TEXTO PROPORCIONADO
De los miembros que quedan vivos de mi familia de origen ni uno sólo es partidario de las redes sociales; es más, las odian profundamente. Su opinión inamovible es que son un entorno mitad maléfico mitad estúpido y siempre me han mirado un poco por encima del hombro por seguir teniendo ganas de compartir pensamientos en lo de Zuckerberg.
“Oséase”, que ni a mis varias hermanas y sus respectivos maridos (mis actuales cuñados), ni a sus hijos e hijas y respectivas parejas se les puede pillar en el mundo virtual ni en el totum revolutum de las RRSS. Tan sólo mis dos “vástagas” y mis yernos las utilizan como la herramienta que son para lo que consideran menester.
Pero, ¡ojo!, que como se me ocurra –como se me ocurre muchas veces- contar algo personal de lo que se pueda tirar del hilo hasta llegar al ovillo de la familia de procedencia… ¡mis hermanas enseguida se enteran y se ponen como gorgonas! Qué curioso, ¿no?
Que si por qué tengo que mencionar a la amona Julia o decir nada de papá y menos criticar el carácter de mamá, que a quién le importa si nos han educado así o asá o si en casa se comía jamón o mortadela. Que de dónde me viene el afán de exhibicionismo -o de narcisismo puro y duro- por hacer memoria de historias que seguro que muchas veces me las invento o recuerdo del revés…
Y yo les digo –cuando me dan la oportunidad, que en mi familia es muy habitual eso de disparar antes de preguntar y elevar la voz y callar la boca al otro- que todo lo que comparto es “mío”, que tengo el “copyright” registrado y que tengo todo el derecho del mundo a hablar de mis propias vivencias, faltaría más, y que si les molesta pues qué le vamos a hacer y que me parece muy raro que me lean si hacen gala de no seguirme en mis derroteros virtuales.

ENUNCIADO
Sigue escribiendo el texto sobre la familia y las redes sociales a partir de donde termina. Las líneas no tienen nada que ver con el texto.

DATOS DADOS
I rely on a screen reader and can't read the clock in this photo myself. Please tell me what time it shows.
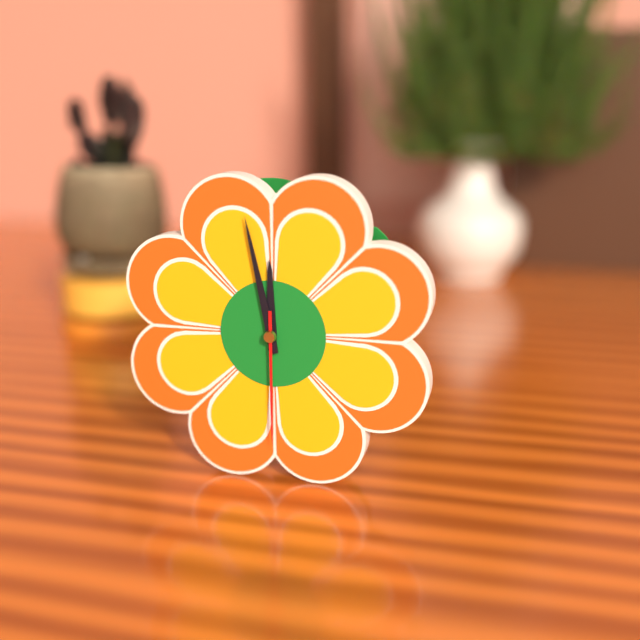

RESPUESTA
Pero luego me da por reflexionar y tirar del hilo para llegar al verdadero ovillo, que puede que no sea otro que cotillear mis escritos escondidos detrás de la pantalla o de la máscara de la indiferencia –e incluso el desprecio- para tener algún argumento que echar al saco de los reproches, ese que parece mágico puesto que por mucho que se saque de él siempre vuelve a llenarse como si lo manejara un prestidigitador.
La familia. Los reproches. Las redes sociales.
Mucho cuidado con las fotos de celebraciones, las postales de los viajes, esos “selfies” en los que todos estamos tan guapos y felices… ¡Que nos están mirando con la mirada aviesa de la madrastra del cuento!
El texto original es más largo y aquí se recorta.